MLP models are deep learning models that work well with exceptionally large data sets; however, these models require extensive computational resources and do not handle missing values. Black-box models like MLP models also lack simple interpretation. In contrast, Random Forest models in MSS can ingest missing values and are traditional machine learning models which provide a fundamental algorithmic structure for simpler interpretation.
from sklearn.neural_network import MLPRegressor
from sklearn.datasets import make_regression
from sklearn.model_selection import train_test_split
from sklearn.metrics import mean_absolute_error
import pandas
import numpy
#Read from the prepared Ames data.
AmesData = pandas.read_csv("AmesHousingTestData.csv")

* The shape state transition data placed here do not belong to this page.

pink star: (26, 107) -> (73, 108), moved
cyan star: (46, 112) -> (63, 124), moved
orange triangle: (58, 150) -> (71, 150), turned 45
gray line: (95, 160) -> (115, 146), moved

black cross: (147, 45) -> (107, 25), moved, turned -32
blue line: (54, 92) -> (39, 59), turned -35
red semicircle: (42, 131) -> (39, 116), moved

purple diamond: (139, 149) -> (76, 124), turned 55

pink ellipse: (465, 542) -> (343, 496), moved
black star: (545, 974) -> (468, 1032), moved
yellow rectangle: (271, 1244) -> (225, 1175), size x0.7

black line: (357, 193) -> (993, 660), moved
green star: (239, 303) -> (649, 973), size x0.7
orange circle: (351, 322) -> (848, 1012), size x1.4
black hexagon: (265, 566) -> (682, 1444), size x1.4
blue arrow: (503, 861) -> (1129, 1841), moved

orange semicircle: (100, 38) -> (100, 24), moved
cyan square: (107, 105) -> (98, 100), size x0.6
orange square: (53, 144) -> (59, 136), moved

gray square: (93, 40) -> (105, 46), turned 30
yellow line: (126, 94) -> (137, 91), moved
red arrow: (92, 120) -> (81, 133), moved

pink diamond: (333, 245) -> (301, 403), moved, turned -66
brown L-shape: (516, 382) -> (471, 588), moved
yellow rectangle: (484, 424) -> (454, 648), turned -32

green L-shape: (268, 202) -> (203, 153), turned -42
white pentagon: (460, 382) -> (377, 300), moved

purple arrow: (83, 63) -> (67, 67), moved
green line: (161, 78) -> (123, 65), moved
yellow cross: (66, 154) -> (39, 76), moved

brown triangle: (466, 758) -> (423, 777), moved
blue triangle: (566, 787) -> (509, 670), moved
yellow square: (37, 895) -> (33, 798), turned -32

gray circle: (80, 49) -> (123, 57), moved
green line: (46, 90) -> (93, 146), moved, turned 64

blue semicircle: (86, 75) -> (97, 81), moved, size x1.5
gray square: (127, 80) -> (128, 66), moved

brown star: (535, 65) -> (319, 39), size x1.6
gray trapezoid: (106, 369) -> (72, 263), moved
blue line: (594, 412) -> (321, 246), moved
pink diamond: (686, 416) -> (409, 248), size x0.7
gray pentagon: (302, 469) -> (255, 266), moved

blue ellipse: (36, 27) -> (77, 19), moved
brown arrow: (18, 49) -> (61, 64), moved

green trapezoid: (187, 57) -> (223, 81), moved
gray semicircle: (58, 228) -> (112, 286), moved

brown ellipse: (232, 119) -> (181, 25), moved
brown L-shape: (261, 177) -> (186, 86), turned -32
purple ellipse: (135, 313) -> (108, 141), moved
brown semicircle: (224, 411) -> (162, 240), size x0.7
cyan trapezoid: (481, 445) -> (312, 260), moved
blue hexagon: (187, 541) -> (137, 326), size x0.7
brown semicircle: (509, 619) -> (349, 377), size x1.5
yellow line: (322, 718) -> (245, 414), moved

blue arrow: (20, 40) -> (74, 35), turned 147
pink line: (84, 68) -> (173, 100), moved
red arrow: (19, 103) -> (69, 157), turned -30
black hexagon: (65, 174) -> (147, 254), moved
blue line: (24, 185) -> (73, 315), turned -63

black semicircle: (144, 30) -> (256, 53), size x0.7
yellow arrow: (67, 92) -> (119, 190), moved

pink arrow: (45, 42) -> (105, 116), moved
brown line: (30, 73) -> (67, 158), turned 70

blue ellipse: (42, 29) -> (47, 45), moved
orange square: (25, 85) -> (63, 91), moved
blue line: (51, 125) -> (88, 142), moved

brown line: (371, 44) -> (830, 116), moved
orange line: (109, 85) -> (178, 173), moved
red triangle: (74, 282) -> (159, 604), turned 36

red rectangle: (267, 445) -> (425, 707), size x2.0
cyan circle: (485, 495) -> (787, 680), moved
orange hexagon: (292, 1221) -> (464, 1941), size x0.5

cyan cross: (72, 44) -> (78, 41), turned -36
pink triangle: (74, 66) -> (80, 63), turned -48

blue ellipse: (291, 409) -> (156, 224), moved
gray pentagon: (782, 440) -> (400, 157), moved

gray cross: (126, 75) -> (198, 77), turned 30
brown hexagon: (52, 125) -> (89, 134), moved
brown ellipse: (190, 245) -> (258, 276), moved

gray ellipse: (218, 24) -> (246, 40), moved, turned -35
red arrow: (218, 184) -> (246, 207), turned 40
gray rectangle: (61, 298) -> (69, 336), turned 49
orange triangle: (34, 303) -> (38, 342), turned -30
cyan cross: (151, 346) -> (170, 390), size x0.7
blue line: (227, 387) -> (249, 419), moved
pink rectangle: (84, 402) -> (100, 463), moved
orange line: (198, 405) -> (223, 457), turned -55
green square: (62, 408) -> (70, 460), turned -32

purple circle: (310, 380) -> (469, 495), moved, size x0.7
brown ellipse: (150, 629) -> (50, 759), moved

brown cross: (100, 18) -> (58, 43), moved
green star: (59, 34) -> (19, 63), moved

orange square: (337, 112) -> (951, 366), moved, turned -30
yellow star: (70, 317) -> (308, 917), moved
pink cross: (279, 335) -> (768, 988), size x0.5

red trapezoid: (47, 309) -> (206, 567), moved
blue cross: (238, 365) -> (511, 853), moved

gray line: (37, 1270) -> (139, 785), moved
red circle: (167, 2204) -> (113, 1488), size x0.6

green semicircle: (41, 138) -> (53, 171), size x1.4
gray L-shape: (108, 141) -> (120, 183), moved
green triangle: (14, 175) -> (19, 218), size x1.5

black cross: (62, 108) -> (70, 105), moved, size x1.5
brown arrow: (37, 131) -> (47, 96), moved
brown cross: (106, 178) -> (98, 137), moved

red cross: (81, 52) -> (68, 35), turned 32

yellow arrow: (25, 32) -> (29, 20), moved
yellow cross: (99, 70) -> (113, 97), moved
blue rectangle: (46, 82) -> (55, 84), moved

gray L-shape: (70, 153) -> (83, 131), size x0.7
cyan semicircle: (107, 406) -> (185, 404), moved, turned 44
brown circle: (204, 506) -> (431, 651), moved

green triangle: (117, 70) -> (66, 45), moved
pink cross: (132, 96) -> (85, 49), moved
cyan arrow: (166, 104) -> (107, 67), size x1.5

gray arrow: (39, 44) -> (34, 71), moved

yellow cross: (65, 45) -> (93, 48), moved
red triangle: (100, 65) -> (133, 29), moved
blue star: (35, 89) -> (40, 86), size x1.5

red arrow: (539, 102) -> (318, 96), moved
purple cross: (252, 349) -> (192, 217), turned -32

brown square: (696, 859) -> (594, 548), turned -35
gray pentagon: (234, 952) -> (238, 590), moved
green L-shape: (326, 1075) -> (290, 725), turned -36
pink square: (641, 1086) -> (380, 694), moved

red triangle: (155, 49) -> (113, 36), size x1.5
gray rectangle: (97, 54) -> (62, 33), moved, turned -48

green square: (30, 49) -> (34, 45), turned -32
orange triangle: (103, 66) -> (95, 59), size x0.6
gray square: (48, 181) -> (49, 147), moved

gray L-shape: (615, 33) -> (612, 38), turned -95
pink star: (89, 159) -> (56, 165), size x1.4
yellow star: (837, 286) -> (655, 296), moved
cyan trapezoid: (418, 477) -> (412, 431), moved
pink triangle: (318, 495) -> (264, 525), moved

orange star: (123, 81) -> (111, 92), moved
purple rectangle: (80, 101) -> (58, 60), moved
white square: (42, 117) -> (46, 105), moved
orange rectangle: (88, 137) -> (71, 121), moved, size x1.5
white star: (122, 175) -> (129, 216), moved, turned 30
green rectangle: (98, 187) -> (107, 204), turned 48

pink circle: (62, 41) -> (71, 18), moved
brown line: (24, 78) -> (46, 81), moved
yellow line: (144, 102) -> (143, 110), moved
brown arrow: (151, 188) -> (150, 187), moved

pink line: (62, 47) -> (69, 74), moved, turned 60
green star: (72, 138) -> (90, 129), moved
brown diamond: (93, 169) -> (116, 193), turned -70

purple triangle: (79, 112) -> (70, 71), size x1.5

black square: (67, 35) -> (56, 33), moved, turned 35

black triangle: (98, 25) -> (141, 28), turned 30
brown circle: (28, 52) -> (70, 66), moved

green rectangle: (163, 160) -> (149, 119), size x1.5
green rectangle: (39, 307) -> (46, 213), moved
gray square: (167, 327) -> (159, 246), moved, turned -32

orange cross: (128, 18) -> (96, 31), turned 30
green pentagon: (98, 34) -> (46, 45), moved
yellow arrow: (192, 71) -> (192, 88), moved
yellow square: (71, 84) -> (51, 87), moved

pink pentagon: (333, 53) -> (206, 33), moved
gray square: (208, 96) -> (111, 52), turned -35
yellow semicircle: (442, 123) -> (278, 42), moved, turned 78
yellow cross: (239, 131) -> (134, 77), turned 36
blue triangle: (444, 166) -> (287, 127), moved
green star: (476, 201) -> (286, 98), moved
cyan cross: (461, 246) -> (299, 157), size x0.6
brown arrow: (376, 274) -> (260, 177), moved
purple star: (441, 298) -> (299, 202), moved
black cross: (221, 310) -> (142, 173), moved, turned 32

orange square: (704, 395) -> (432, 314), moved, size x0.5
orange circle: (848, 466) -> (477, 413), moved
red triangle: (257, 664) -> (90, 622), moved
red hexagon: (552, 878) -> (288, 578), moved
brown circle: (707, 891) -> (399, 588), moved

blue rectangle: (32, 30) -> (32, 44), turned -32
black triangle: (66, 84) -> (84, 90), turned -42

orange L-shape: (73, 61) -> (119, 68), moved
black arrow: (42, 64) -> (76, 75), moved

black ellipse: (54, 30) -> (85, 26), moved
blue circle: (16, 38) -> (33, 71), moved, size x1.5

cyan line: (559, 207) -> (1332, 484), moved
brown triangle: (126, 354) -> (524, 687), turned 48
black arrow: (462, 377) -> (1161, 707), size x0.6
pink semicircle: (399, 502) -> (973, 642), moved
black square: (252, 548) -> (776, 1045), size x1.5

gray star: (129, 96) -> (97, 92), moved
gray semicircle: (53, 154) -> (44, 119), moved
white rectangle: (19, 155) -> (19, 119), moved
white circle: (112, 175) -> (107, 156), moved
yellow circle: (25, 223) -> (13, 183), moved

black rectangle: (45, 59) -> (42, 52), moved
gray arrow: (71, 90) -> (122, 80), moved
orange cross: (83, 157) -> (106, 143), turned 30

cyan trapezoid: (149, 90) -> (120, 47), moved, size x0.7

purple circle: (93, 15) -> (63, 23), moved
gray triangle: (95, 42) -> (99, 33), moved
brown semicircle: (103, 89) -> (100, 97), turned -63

#List out variables and pull the subset of data from the csv.
headers = list(["Sale Price","Lot Area","Total Basement SF","1st Floor SF","2nd Floor SF","Garage Area SF","Total Rooms","Year Built","Year Remod/Add","Zoning","Type","Heating Quality","Kitchen Quality","Garage Quality","Exterior Quality","Sample_Id","prediction-score"])
AmesData = AmesData[AmesData.columns.intersection(headers)]
#Remove all rows containing any missing numeric data.
test = AmesData.stack()
test2=test[test.eq('*')].index
missingIndex=numpy.unique(test2.get_level_values(level=0))
missingIndex
AmesData=AmesData.drop(index=missingIndex)
#subset into test and train
testData = AmesData.loc[AmesData['Sample_Id'] == "Test"]
trainData = AmesData.loc[AmesData['Sample_Id'] == "Training"]
xTest = testData.drop(columns=['Sale Price','Sample_Id'])
xTrain = trainData.drop(columns=['Sale Price','Sample_Id'])
yTest = testData['Sale Price']
yTrain = trainData['Sale Price']
#Size of training data
trainSize = xTrain.shape[1]
testSize = xTest.shape[1]
#create MLP model
MLPReg = MLPRegressor(random_state=1,max_iter=200,learning_rate_init=0.2,beta_1=0.8).fit(xTrain,yTrain)
from sklearn.metrics import mean_absolute_error
#generate predictions
pyPred=MLPReg.predict(xTest)
#obtain summary statistics about current performance
#R-squared
R2Value_Python=MLPReg.score(xTest,yTest)
#MAD Calculation, also known as Mean Absolute Error
MADValue_Python = mean_absolute_error(yTest, pyPred)
R2Value_Python